Q1 2025 net income was $69.5 million, down 13.3% from Q4 2024, with diluted EPS decreasing 12.5% to $0.98; the decline was mainly due to a higher effective tax rate and lower noninterest income.
Loan growth guidance for 2025 was widened to 1%–4% (from 3%–4%) due to economic uncertainty, especially regarding tariffs and C&I client activity; commercial and residential loans declined, while CRE and construction loans increased.
Net interest margin (NIM) improved to 3.25% in Q1 2025 (from 3.07% in Q4 2024); full-year NIM guidance was raised to 3.25%–3.35% (from 3.1%–3.2%), with each 25bp rate cut expected to add four basis points to NIM on a full-year basis.

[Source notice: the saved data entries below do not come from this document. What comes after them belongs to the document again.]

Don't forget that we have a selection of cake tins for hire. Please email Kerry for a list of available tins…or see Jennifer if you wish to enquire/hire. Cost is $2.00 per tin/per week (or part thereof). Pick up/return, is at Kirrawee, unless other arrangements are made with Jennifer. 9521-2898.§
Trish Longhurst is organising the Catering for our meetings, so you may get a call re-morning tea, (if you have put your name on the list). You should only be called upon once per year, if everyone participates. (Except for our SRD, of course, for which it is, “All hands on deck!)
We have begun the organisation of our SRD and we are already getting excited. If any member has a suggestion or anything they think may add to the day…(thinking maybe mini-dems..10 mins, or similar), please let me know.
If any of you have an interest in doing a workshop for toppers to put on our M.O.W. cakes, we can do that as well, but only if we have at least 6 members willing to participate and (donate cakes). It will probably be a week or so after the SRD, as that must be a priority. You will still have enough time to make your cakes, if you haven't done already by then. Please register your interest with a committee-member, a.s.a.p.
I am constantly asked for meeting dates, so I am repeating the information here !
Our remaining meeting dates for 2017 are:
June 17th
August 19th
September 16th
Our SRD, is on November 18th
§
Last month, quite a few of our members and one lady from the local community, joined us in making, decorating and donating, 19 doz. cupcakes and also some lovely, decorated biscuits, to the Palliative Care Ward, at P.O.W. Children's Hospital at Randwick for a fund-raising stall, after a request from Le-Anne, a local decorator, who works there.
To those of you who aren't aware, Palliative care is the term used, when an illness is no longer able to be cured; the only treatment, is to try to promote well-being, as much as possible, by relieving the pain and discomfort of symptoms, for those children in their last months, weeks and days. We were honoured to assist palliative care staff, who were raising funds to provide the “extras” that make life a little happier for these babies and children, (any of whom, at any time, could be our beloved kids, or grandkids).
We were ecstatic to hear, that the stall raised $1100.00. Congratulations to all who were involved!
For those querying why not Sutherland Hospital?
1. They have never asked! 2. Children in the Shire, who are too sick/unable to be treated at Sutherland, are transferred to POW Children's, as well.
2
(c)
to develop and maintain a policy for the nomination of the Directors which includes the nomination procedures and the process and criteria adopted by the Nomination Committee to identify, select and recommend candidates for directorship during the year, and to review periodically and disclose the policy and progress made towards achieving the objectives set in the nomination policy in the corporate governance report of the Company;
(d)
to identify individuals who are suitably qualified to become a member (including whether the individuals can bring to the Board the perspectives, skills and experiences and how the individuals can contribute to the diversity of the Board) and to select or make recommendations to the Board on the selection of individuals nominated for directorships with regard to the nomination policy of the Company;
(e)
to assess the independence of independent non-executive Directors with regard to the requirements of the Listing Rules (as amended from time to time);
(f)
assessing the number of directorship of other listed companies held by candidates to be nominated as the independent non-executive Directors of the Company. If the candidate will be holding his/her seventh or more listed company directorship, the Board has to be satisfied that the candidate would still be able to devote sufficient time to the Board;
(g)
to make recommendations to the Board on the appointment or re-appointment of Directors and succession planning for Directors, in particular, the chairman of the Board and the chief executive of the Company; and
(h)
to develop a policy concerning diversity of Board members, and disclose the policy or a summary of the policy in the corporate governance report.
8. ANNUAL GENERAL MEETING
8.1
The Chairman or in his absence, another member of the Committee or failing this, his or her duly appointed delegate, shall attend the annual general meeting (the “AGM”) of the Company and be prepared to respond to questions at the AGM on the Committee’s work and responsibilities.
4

Credit quality remained stable: net charge-offs were $2 million (down from $16.3 million in Q4), nonaccrual loans fell to 0.8% of total loans, and the reserve-to-loan ratio increased to 0.91%; most Q1 provision was for a single domestic C&I credit, with additional reserves for tariff-related exposures.
Total deposits grew by $131 million (2.7% annualized), driven by core and time deposits, with strong liquidity coverage for uninsured deposits; the company completed its $125 million stock repurchase program in Q1 and is awaiting regulatory approval for a new buyback program.